History
In 2012, two friends, who were practicing artists came together questioning what it would take to have a sustainable career, in a city that isn’t considered a creative capital, like London. That line of enquiry led Amber Caldwell and Amahra Spence to set up MAIA the following year, in support of a wider creative ecology.
Following a number of experiments and initiatives, like The Creative Entrepreneurs Club and partnerships with organisations like SBTV & BBC, it became clear the problems preventing artists from living and working freely were systemic and wouldn’t have quick solutions. We couldn’t talk about sustaining creativity in communities without acknowledging the ways power and privilege manifest in society.

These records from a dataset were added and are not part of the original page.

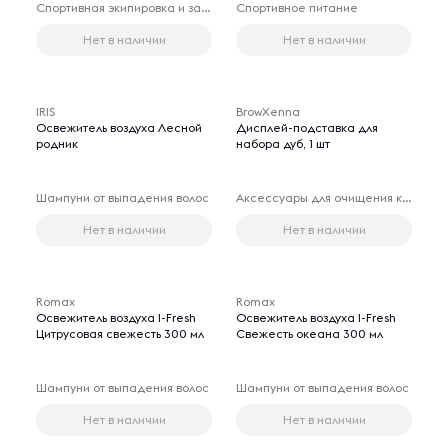
Спортивная экипировка и защита
Спортивное питание
Нет в наличии
Нет в наличии
IRIS
BrowXenna
Освежитель воздуха Лесной
Дисплей-подставка для
родник
набора дуб, 1 шт
Шампуни от выпадения волос
Аксессуары для очищения косметических принадлежностей
Нет в наличии
Нет в наличии
Romax
Romax
Освежитель воздуха I-Fresh
Освежитель воздуха I-Fresh
Цитрусовая свежесть 300 мл
Свежесть океана 300 мл
Шампуни от выпадения волос
Шампуни от выпадения волос
Нет в наличии
Нет в наличии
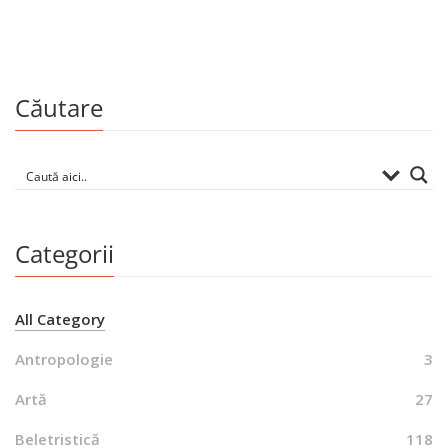
By
GRIGORE VIERU
Căutare
Categorii
All Category
Antropologie
3
Artă
27
Beletristică
118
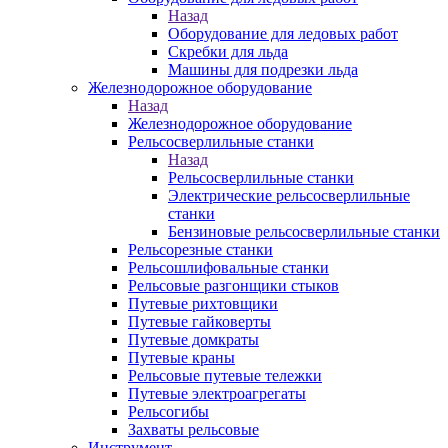
Назад
Оборудование для ледовых работ
Скребки для льда
Машины для подрезки льда
Железнодорожное оборудование
Назад
Железнодорожное оборудование
Рельсосверлильные станки
Назад
Рельсосверлильные станки
Электрические рельсосверлильные
станки
Бензиновые рельсосверлильные станки
Рельсорезные станки
Рельсошлифовальные станки
Рельсовые разгонщики стыков
Путевые рихтовщики
Путевые гайковерты
Путевые домкраты
Путевые краны
Рельсовые путевые тележки
Путевые электроагрегаты
Рельсогибы
Захваты рельсовые
Инструмент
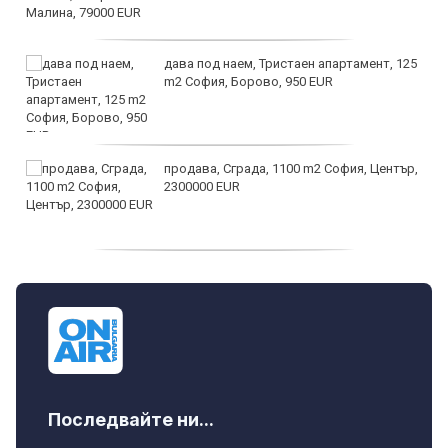
дава под наем, Тристаен апартамент, 125
m2 София, Борово, 950 EUR
продава, Сграда, 1100 m2 София, Център,
2300000 EUR
дава под наем, Двустаен апартамент, 55
m2 София, Младост 4, 650 EUR
Последвайте ни...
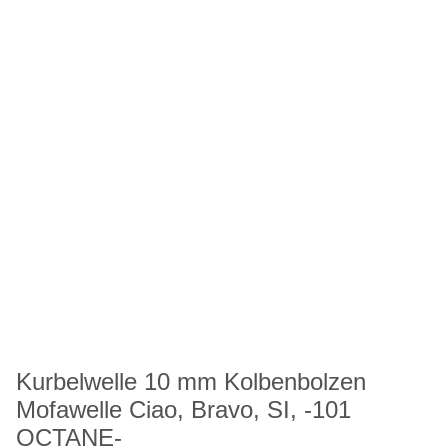
Kurbelwelle 10 mm Kolbenbolzen
Mofawelle Ciao, Bravo, SI, -101
OCTANE-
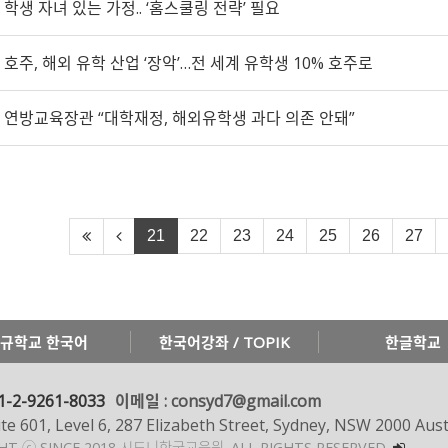
학생 자녀 있는 가정.. ‘홈스쿨링 전략’ 필요
호주, 해외 유학 산업 ‘장악’…전 세계 유학생 10% 호주로
연방교육장관 “대학재정, 해외유학생 과다 의존 안돼”
21
22
23
24
25
26
27
규학교 한국어
한국어강좌 / TOPIK
한글학교
1-2-9261-8033
이메일 : consyd7@gmail.com
te 601, Level 6, 287 Elizabeth Street, Sydney, NSW 2000 Aust
GHT ⓒ SINCE 2018 시드니한국교육원.
ALL RIGHTS RESERVED.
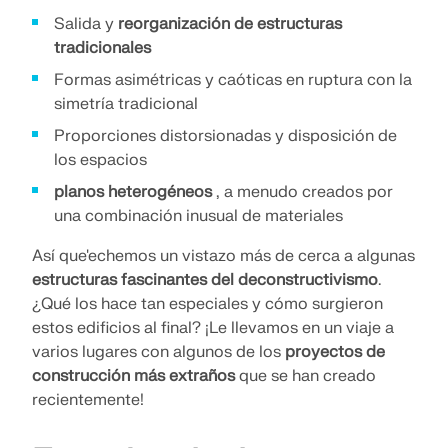
SABER MÁS
Salida y
reorganización de estructuras
tradicionales
Formas asimétricas y caóticas en ruptura con la
simetría tradicional
Proporciones distorsionadas y disposición de
los espacios
planos heterogéneos
, a menudo creados por
una combinación inusual de materiales
Así que'echemos un vistazo más de cerca a algunas
estructuras fascinantes del deconstructivismo
.
¿Qué los hace tan especiales y cómo surgieron
estos edificios al final? ¡Le llevamos en un viaje a
Herramienta de Zona Geográfica
varios lugares con algunos de los
proyectos de
El servicio en línea de Dlubal proporciona mapas de
construcción más extraños
que se han creado
zonas para la determinación rápida de cargas de
recientemente!
nieve, velocidades del viento y datos sísmicos.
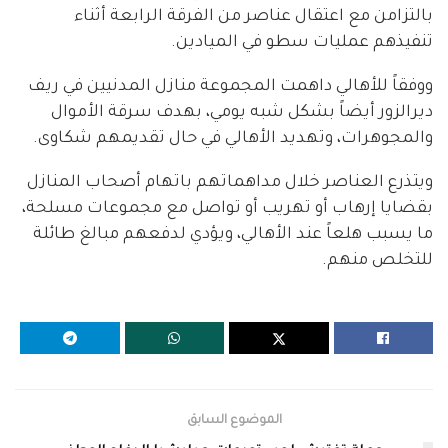
بالتزامن مع اعتقال عناصر من الفرقة الرابعة أثناء
تنفيذهم عمليات سطو في الميادين.
ووفقاً للأهالي داهمت المجموعة منازل المدنيين في ريف
ديرالزور أيضاً بشكل شبه يومي، بهدف سرقة الأموال
والمجوهرات، وتهديد الأهالي في حال تقديمهم شكاوى.
ويتذرع العناصر خلال مداهماتهم باتهام أصحاب المنازل
بقضايا إرهاب أو تهريب أو تواصل مع مجموعات مسلحة،
ما يسبب هلعاً عند الأهالي، ويؤدي لدفعهم مبالغ طائلة
للتخلص منهم.
الموضوع السابق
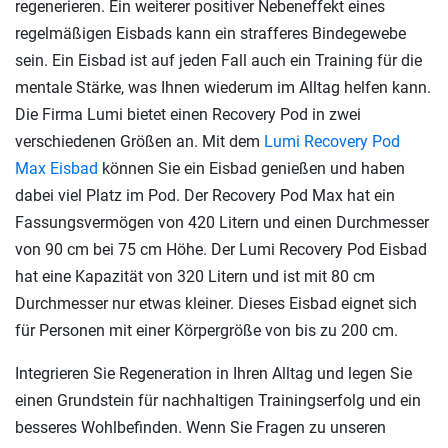
regenerieren. Ein weiterer positiver Nebeneffekt eines
regelmäßigen Eisbads kann ein strafferes Bindegewebe
sein. Ein Eisbad ist auf jeden Fall auch ein Training für die
mentale Stärke, was Ihnen wiederum im Alltag helfen kann.
Die Firma Lumi bietet einen Recovery Pod in zwei
verschiedenen Größen an. Mit dem
Lumi Recovery Pod
Max Eisbad
können Sie ein Eisbad genießen und haben
dabei viel Platz im Pod. Der Recovery Pod Max hat ein
Fassungsvermögen von 420 Litern und einen Durchmesser
von 90 cm bei 75 cm Höhe. Der Lumi Recovery Pod Eisbad
hat eine Kapazität von 320 Litern und ist mit 80 cm
Durchmesser nur etwas kleiner. Dieses Eisbad eignet sich
für Personen mit einer Körpergröße von bis zu 200 cm.
Integrieren Sie Regeneration in Ihren Alltag und legen Sie
einen Grundstein für nachhaltigen Trainingserfolg und ein
besseres Wohlbefinden. Wenn Sie Fragen zu unseren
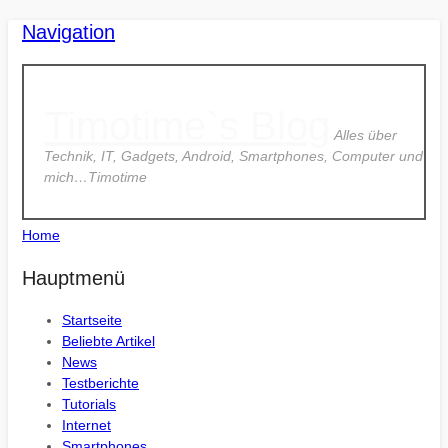
Navigation
Timotime`s Blog
Alles über
Technik, IT, Gadgets, Android, Smartphones, Computer und
mich…Timotime
Home
Hauptmenü
Startseite
Beliebte Artikel
News
Testberichte
Tutorials
Internet
Smartphones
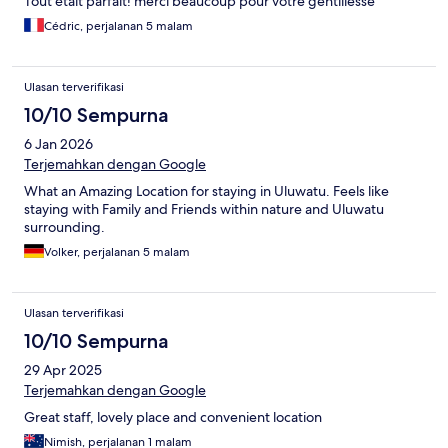
Tout était parfait! merci beaucoup pour votre gentillesse
Cédric, perjalanan 5 malam
Ulasan terverifikasi
10/10 Sempurna
6 Jan 2026
Terjemahkan dengan Google
What an Amazing Location for staying in Uluwatu. Feels like
staying with Family and Friends within nature and Uluwatu
surrounding.
Volker, perjalanan 5 malam
Ulasan terverifikasi
10/10 Sempurna
29 Apr 2025
Terjemahkan dengan Google
Great staff, lovely place and convenient location
Nimish, perjalanan 1 malam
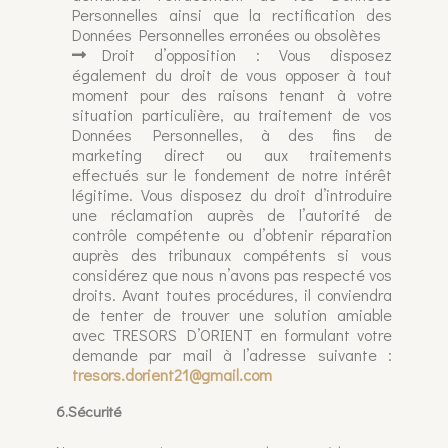
Personnelles ainsi que la rectification des
Données Personnelles erronées ou obsolètes
Droit d’opposition : Vous disposez
également du droit de vous opposer à tout
moment pour des raisons tenant à votre
situation particulière, au traitement de vos
Données Personnelles, à des fins de
marketing direct ou aux traitements
effectués sur le fondement de notre intérêt
légitime. Vous disposez du droit d’introduire
une réclamation auprès de l’autorité de
contrôle compétente ou d’obtenir réparation
auprès des tribunaux compétents si vous
considérez que nous n’avons pas respecté vos
droits. Avant toutes procédures, il conviendra
de tenter de trouver une solution amiable
avec TRESORS D’ORIENT en formulant votre
demande par mail à l’adresse suivante :
tresors.dorient21@gmail.com
6.Sécurité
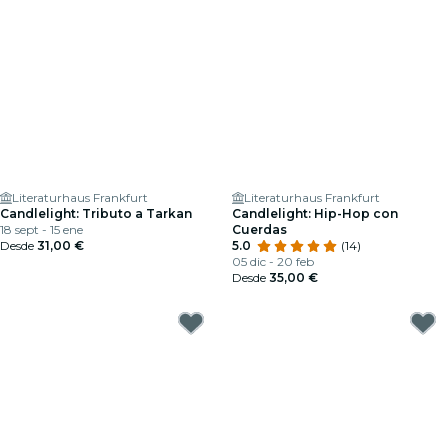
Literaturhaus Frankfurt
Literaturhaus Frankfurt
Candlelight: Tributo a Tarkan
Candlelight: Hip-Hop con
18 sept - 15 ene
Cuerdas
Desde
31,00 €
5.0
(14)
05 dic - 20 feb
Desde
35,00 €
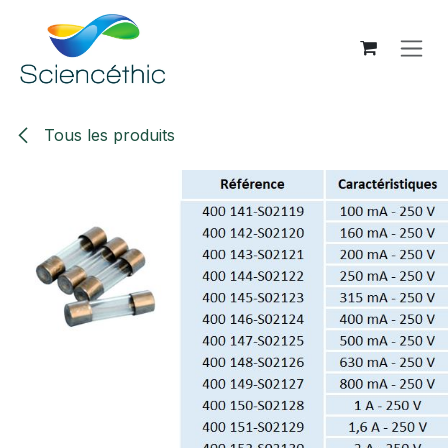
Se rendre au contenu
Tous les produits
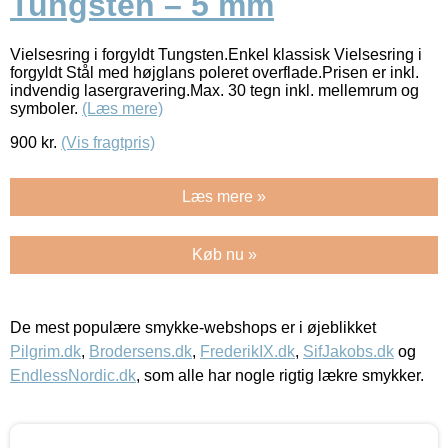
Tungsten – 5 mm
Vielsesring i forgyldt Tungsten.Enkel klassisk Vielsesring i
forgyldt Stål med højglans poleret overflade.Prisen er inkl.
indvendig lasergravering.Max. 30 tegn inkl. mellemrum og
symboler.
(Læs mere)
900
kr.
(Vis fragtpris)
Læs mere »
Køb nu »
De mest populære smykke-webshops er i øjeblikket
Pilgrim.dk
,
Brodersens.dk
,
FrederikIX.dk
,
SifJakobs.dk
og
EndlessNordic.dk
, som alle har nogle rigtig lækre smykker.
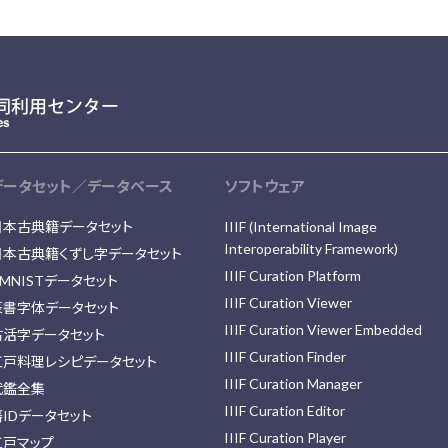
データセット／データベース
ソフトウェア
日本古典籍データセット
IIIF (International Image
Interoperability Framework)
日本古典籍くずし字データセット
IIIF Curation Platform
MNISTデータセット
IIIF Curation Viewer
篆書字体データセット
IIIF Curation Viewer Embedded
古活字データセット
IIIF Curation Finder
江戸料理レシピデータセット
IIIF Curation Manager
武鑑全集
IIIF Curation Editor
藩IDデータセット
IIIF Curation Player
江戸マップ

So our work shifted, exploring how artists engaging in radical imagination, could create infrastructure to bring about transformative societal change. In turn, we were connecting other artists with resources so they could do the same. But this requires an evolving redefining of what it means to be an ‘artist’, free from the elitism and connotations that have come with the title traditionally.
Impact
Since 2013, MAIA has invested over £300,000 directly into community-rooted artists across the country, across hundreds of opportunities. We’ve delivered digital and virtual programmes and have partnered with 37 national organisations to deliver work across the country, not including international work in Portugal, Germany and Southern Africa. We have provided 84 paid internships to students and young people marginalised by the industry. In 2020, we established a creative community hub and residency space, YARD, alongside three funds distributing £22,000 in COVID related emergency grants.
Theory of Change
When community-rooted artists have the capacity, imagination and the tools to envision beyond our current paradigm, they establish the blueprints for bold change at scale.
A world in which more people have the resources and opportunity to consider themselves as artists; to dream, express, play and lead freely helps to create wellness, meaningful transformation, and infrastructure grounded in healing, liberation, joy and collective care.
Black Led
MAIA engages in this work through the lens of radical Black imaginations, championing the hopes, perspectives, ambitions, cultures, knowledge and visions of those racialised as Black. This doesn’t mean we only work with Black artists. But it does mean we are intentional in how we interrogate and address complex systemic injustice on the journey for a world in which all people are free to create, express and live freely.